- **What is expected**
In the data below, retype everything from the line containing "WATER HEATER INSTALLATION" down to the line containing "LOPEZ R., J.A.", with both of those lines included. Leave out the pictures.

Collected data
· · · · ·
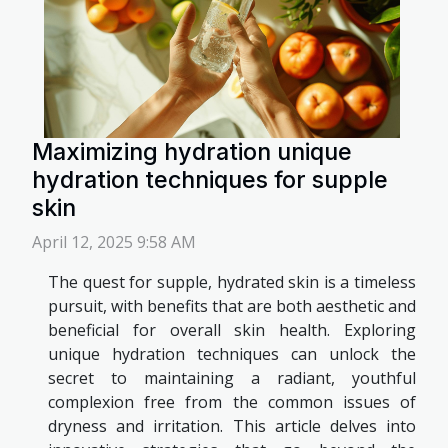
Maximizing hydration unique
hydration techniques for supple
skin
April 12, 2025 9:58 AM
The quest for supple, hydrated skin is a timeless
pursuit, with benefits that are both aesthetic and
beneficial for overall skin health. Exploring
unique hydration techniques can unlock the
secret to maintaining a radiant, youthful
complexion free from the common issues of
dryness and irritation. This article delves into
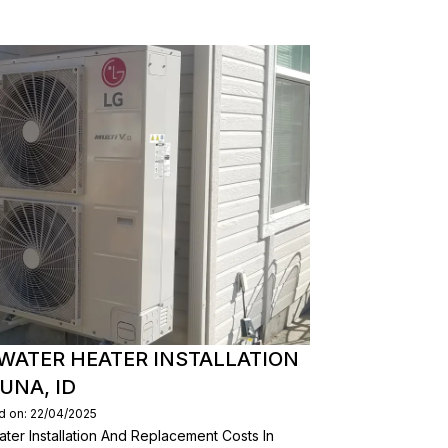
WATER HEATER INSTALLATION
UNA, ID
d on: 22/04/2025
er Installation And Replacement Costs In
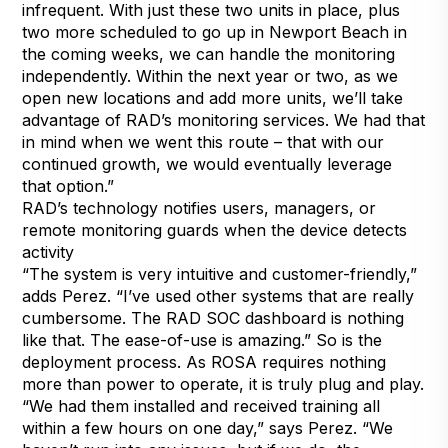
infrequent. With just these two units in place, plus
two more scheduled to go up in Newport Beach in
the coming weeks, we can handle the monitoring
independently. Within the next year or two, as we
open new locations and add more units, we’ll take
advantage of RAD’s monitoring services. We had that
in mind when we went this route – that with our
continued growth, we would eventually leverage
that option.”
RAD’s technology notifies users, managers, or
remote monitoring guards when the device detects
activity
“The system is very intuitive and customer-friendly,”
adds Perez. “I’ve used other systems that are really
cumbersome. The RAD SOC dashboard is nothing
like that. The ease-of-use is amazing.” So is the
deployment process. As ROSA requires nothing
more than power to operate, it is truly plug and play.
“We had them installed and received training all
within a few hours on one day,” says Perez. “We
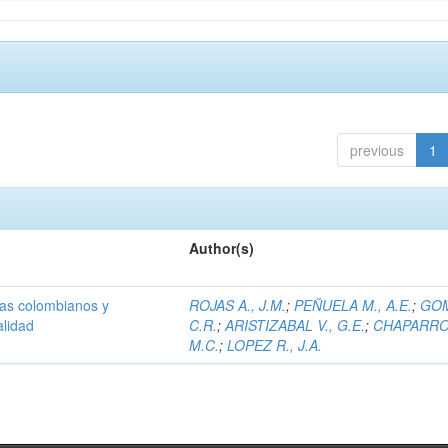
previous
1
Author(s)
olas colombianos y
ROJAS A., J.M.
;
PEÑUELA M., A.E.
;
GOM
alidad
C.R.
;
ARISTIZABAL V., G.E.
;
CHAPARRO 
M.C.
;
LOPEZ R., J.A.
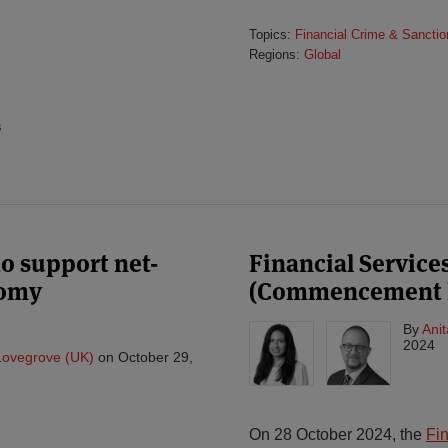
Topics:
Financial Crime & Sanctio
Regions:
Global
s
o support net-
Financial Service
nomy
(Commencement No
By
Ani
2024
Lovegrove (UK)
on
October 29,
On 28 October 2024, the
Fi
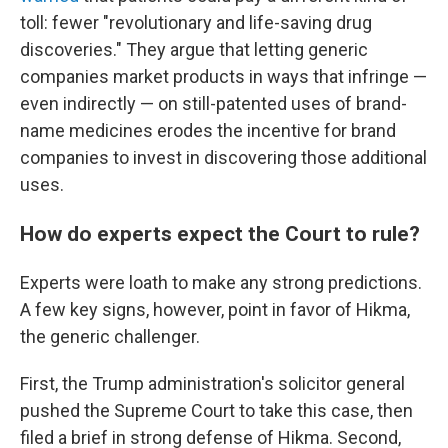
toll: fewer "revolutionary and life-saving drug
discoveries." They argue that letting generic
companies market products in ways that infringe —
even indirectly — on still-patented uses of brand-
name medicines erodes the incentive for brand
companies to invest in discovering those additional
uses.
How do experts expect the Court to rule?
Experts were loath to make any strong predictions.
A few key signs, however, point in favor of Hikma,
the generic challenger.
First, the Trump administration's solicitor general
pushed the Supreme Court to take this case, then
filed a brief in strong defense of Hikma. Second,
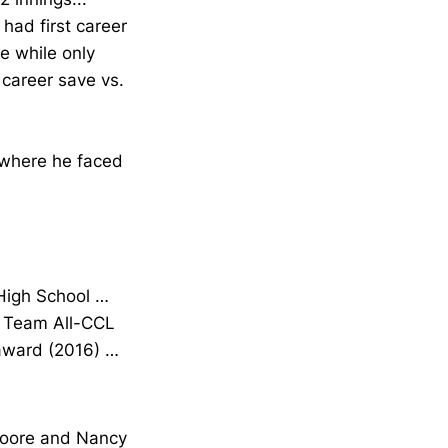
 had first career
e while only
 career save vs.
 where he faced
 High School …
d Team All-CCL
 award (2016) …
Moore and Nancy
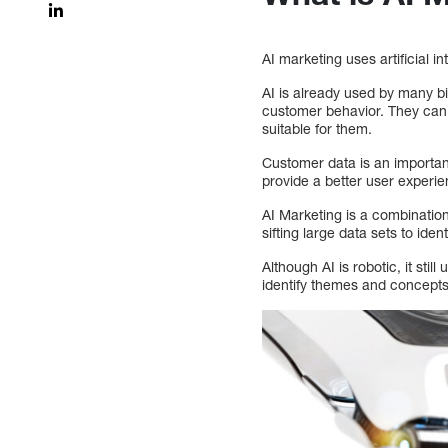
AI marketing uses artificial 
AI is already used by many bi
customer behavior. They can 
suitable for them.
Customer data is an important
provide a better user experie
AI Marketing is a combination
sifting large data sets to ident
Although AI is robotic, it st
identify themes and concepts 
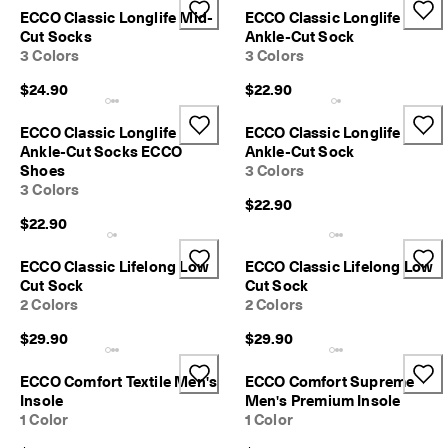
n
ECCO Classic Longlife Mid-
ECCO Classic Longlife
s
Cut Socks
Ankle-Cut Sock
w
3 Colors
3 Colors
i
t
$24.90
$22.90
h
i
ECCO Classic Longlife
ECCO Classic Longlife
n
Ankle-Cut Socks ECCO
Ankle-Cut Sock
1
Shoes
3 Colors
4
3 Colors
d
$22.90
a
$22.90
y
s
ECCO Classic Lifelong Low
ECCO Classic Lifelong Low
D
Cut Sock
Cut Sock
e
2 Colors
2 Colors
l
i
$29.90
$29.90
v
e
ECCO Comfort Textile Men's
ECCO Comfort Supreme
r
Insole
Men's Premium Insole
y
1 Color
1 Color
i
n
· · · · ·
- **Response box**
WATER HEATER INSTALLATION
UNA, ID
d on: 22/04/2025
er Installation And Replacement Costs In
infrequent. With just these two units in place, plus
two more scheduled to go up in Newport Beach in
the coming weeks, we can handle the monitoring
independently. Within the next year or two, as we
open new locations and add more units, we’ll take
advantage of RAD’s monitoring services. We had that
in mind when we went this route – that with our
continued growth, we would eventually leverage
that option.”
RAD’s technology notifies users, managers, or
remote monitoring guards when the device detects
activity
“The system is very intuitive and customer-friendly,”
adds Perez. “I’ve used other systems that are really
cumbersome. The RAD SOC dashboard is nothing
like that. The ease-of-use is amazing.” So is the
deployment process. As ROSA requires nothing
more than power to operate, it is truly plug and play.
“We had them installed and received training all
within a few hours on one day,” says Perez. “We
previous
1
Author(s)
olas colombianos y
ROJAS A., J.M.
;
PEÑUELA M., A.E.
;
GOM
alidad
C.R.
;
ARISTIZABAL V., G.E.
;
CHAPARRO 
M.C.
;
LOPEZ R., J.A.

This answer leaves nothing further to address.